Pre-cancerous lesion
(development of high grade squamous intra-epithelial lesion (HSIL)

Invasion
(malignant transformation into cancer)

Question 52

Give evidence for use of intracavitary BT boost in for definitive chemoRT in cervical cancer

Answer 52

• Lanciano et al: analysed pre-treatment and treatment factors which improved outcomes in cervical cancer and found the only treatment factor which impacted pelvic control rates was the use of intra-cavitary brachytherapy. There was a higher incidence of local failure if EBRT alone is used.
• Han et al: Review of SEER database (7359 patients treated between 1988-2009, for stage Ib2-IVA cervical cancer). Cancer specific survival in EBRT + BT vs EBRT alone, at 4 years was 64.3% vs 51.5% (p sig) and OS was 58.2% vs 46.2% (p sig)
• Robin et al: review of National Cancer DataBase (15194 patients treated for locally advanced cervical cancer between 2004 and 2012). OS was significantly higher in those treated with EBRT and BT compared to EBRT alone (HR 0.554, p sig)
• Gill et al: review of NCDB (7654 patients with stage IIB-IVA cervical cancer. treated with EBRT + BT boost, or EBRT + IMRT or SBRT boost from 2004-2011). IMRT and SBRT boost resulted in inferior OS (HR 1.86, CI 1..35-2.55, p sig) and increased toxicity when compared to BT boost.

Question 53

What is the evidence for HDR brach vs LDR?

Answer 53

2014 Cochrane review by Liu et al. of 4 studies involving 1265 patients compared high dose rate (HDR) brachytherapy with low dose rate (LDR) intracavity brachytherapy (ICBT) in patients with locally advanced cervical cancer (stage I-III).

No diff in any OS/DFS/recurrence outcome between HDR and LDR.

HDR had small increase in bowel toxicity.

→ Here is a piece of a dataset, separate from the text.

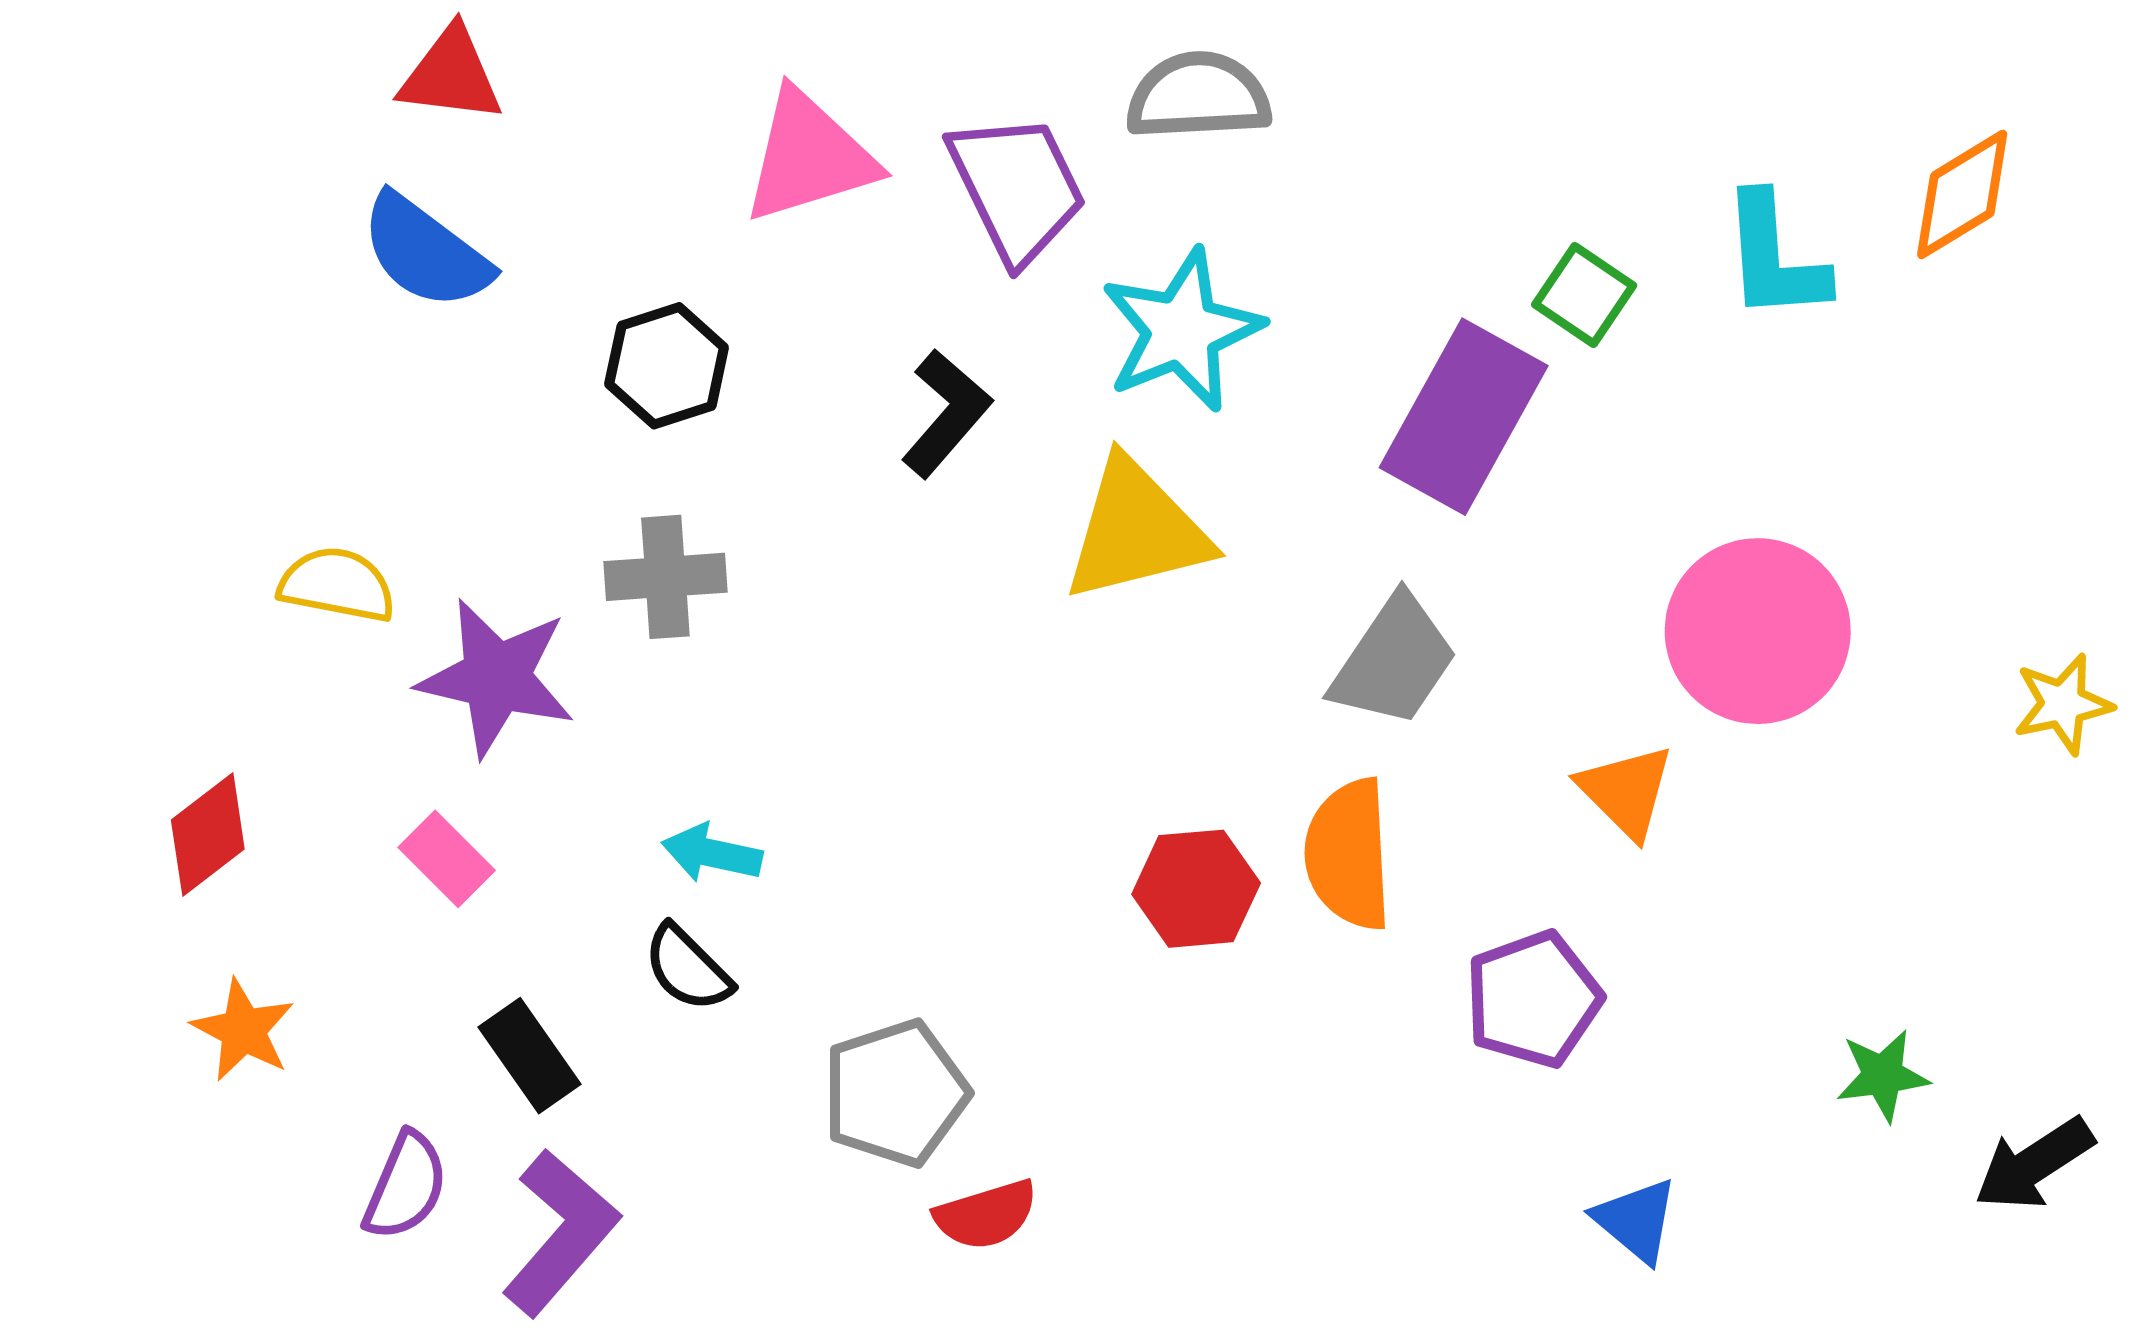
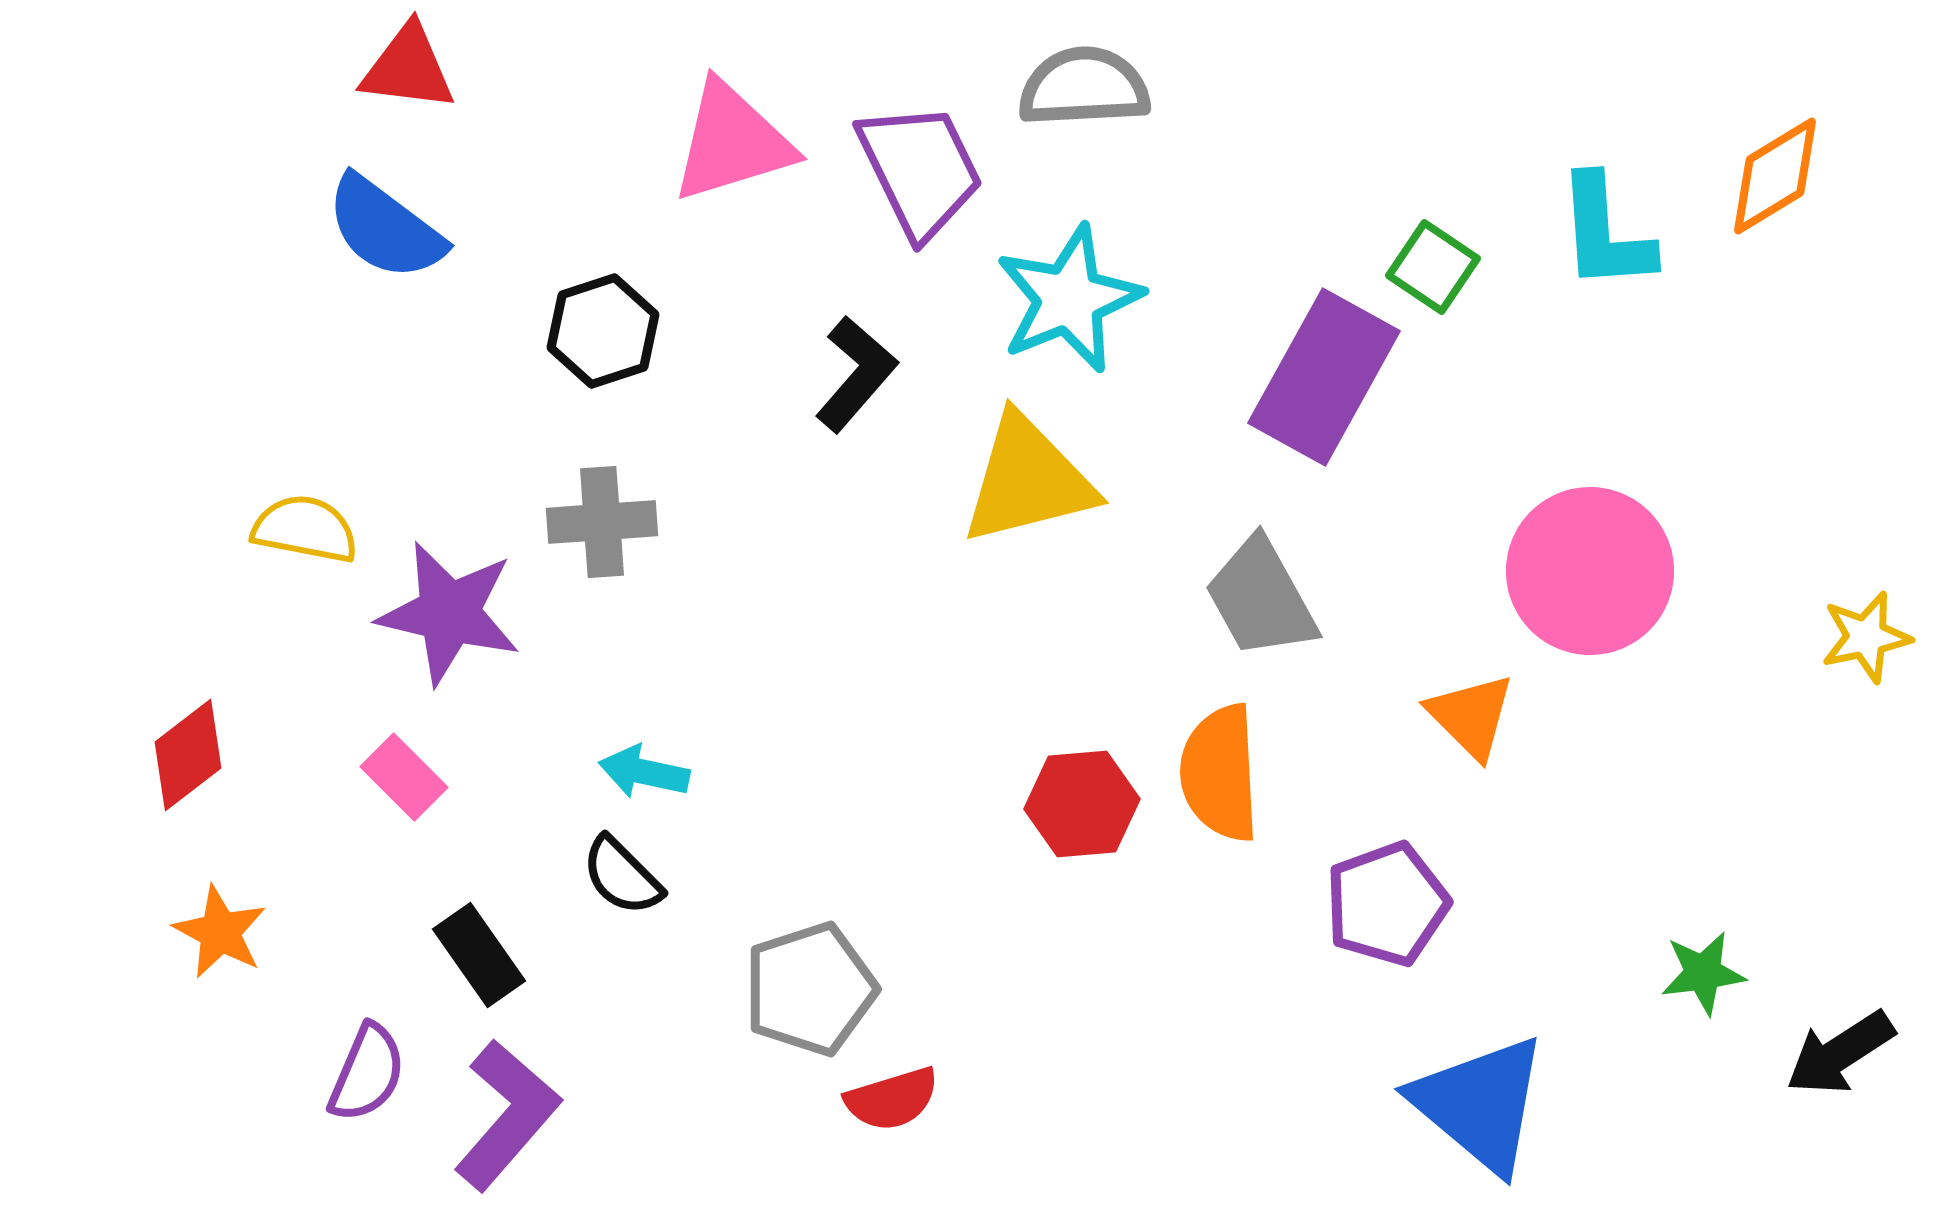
gray trapezoid: (1394, 661) -> (1261, 598), turned 117
blue triangle: (1636, 1220) -> (1480, 1104), size x1.8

HDR significantly more tolerable for patients, more convenient, outpatient treatment, higher accuracy of applicator and source position

Question 54

What is the cisplatin dose for definitive chemo RT?

Answer 54

40mg/m2 weekly

Question 55

What does the cervical screening program in NZ consist of?

Answer 55

Cervical smear
OR
Vaginal HPV swab test

Question 56

When does cervical screening start in NZ?

Answer 56

Starting age 25 for people who have ever been sexually active with cervical or vagina

Question 57

What is the frequency of cervical screening in NZ and age range this falls in?

Answer 57

Every five years (or every three years if immune deficient) following a “HPV Not detected” test
aged 25 – 69 years who have ever been sexually active.
Screening is extended to people aged 70 – 74 years who are unscreened or under-screened.